The task: Can you copy out every line of the data below word for word, leaving out the pictures?

(Items in a dataset)
•••

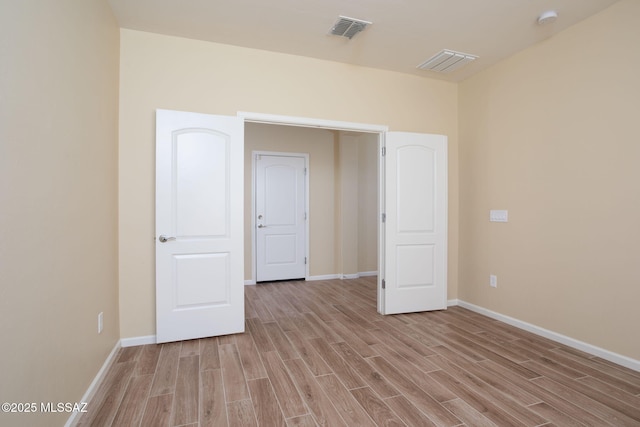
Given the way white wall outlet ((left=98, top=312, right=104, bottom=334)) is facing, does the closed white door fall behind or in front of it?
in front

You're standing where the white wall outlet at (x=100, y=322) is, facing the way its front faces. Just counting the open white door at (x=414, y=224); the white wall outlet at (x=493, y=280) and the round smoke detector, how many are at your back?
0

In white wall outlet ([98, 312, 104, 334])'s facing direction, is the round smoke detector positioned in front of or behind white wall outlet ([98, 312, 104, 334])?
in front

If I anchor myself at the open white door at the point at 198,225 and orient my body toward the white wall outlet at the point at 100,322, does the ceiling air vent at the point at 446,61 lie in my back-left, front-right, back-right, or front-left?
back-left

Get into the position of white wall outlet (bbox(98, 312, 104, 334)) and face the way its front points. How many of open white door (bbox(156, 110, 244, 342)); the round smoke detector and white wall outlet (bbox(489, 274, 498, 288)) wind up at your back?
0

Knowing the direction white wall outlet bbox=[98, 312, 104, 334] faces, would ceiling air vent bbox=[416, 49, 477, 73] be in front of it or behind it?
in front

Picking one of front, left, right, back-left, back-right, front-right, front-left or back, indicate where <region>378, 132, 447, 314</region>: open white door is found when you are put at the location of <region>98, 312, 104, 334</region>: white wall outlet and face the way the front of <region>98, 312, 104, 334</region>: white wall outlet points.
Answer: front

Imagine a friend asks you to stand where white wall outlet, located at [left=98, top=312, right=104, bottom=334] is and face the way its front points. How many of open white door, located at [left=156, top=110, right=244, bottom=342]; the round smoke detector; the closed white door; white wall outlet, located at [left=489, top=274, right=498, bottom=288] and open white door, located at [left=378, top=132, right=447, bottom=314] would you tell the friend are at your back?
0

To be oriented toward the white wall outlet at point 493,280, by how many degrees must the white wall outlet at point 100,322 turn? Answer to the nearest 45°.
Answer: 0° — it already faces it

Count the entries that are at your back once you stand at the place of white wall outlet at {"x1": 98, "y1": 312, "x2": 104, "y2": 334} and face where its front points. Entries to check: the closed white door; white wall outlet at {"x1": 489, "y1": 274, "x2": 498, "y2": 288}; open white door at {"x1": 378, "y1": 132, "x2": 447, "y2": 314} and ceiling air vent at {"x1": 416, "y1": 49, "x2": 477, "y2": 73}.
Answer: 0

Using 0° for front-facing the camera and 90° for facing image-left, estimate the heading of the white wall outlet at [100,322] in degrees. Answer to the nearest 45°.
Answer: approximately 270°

•••

Solution:
Given the way white wall outlet ((left=98, top=312, right=104, bottom=334)) is facing, does the closed white door fall behind or in front of it?
in front

You're standing where the white wall outlet at (x=100, y=322) is, facing the way its front faces. Just counting the open white door at (x=414, y=224); the white wall outlet at (x=493, y=280) and the round smoke detector, how many are at your back?
0

In white wall outlet ([98, 312, 104, 334])'s facing direction, is the round smoke detector positioned in front of or behind white wall outlet ([98, 312, 104, 334])?
in front

If I anchor myself at the open white door at the point at 198,225 and orient my body toward the white wall outlet at the point at 100,322, does the ceiling air vent at the point at 446,61 lie in my back-left, front-right, back-right, or front-left?
back-left

Get into the position of white wall outlet (bbox(98, 312, 104, 334)) and face the way its front points. How many of open white door (bbox(156, 110, 244, 342)); the round smoke detector and white wall outlet (bbox(489, 274, 498, 288)) wind up at your back?
0

Knowing the direction white wall outlet bbox=[98, 312, 104, 334] faces, would ceiling air vent bbox=[416, 49, 477, 73] be in front of it or behind it?
in front

Picking one of front, left, right, back-left, back-right, front-right, front-left or back, indicate where <region>378, 132, 447, 314</region>: open white door is found when you are put at the location of <region>98, 312, 104, 334</region>: white wall outlet and face the way the front of <region>98, 312, 104, 334</region>: white wall outlet points.
Answer: front

Imagine a friend asks you to stand where white wall outlet, located at [left=98, top=312, right=104, bottom=334] is and face the way its front points. How many of open white door, located at [left=156, top=110, right=244, bottom=342]; the round smoke detector; the closed white door; white wall outlet, located at [left=489, top=274, right=498, bottom=288] and open white door, located at [left=378, top=132, right=447, bottom=314] would you tell the friend are at your back?
0

To be oriented toward the white wall outlet at point 493,280, by how many degrees must the white wall outlet at point 100,322 turn? Answer to the nearest 45°.
Answer: 0° — it already faces it

Count the entries that are at your back once you stand at the place of white wall outlet at {"x1": 98, "y1": 312, "x2": 104, "y2": 334} and face where its front points. Entries to check: the closed white door; white wall outlet at {"x1": 489, "y1": 274, "x2": 498, "y2": 288}; open white door at {"x1": 378, "y1": 132, "x2": 447, "y2": 314} and ceiling air vent at {"x1": 416, "y1": 49, "x2": 477, "y2": 73}.
Answer: 0

Using 0° for front-facing the camera and 90° for facing image-left, estimate the heading of the white wall outlet at [100,322] in degrees. Answer to the nearest 45°.
Answer: approximately 270°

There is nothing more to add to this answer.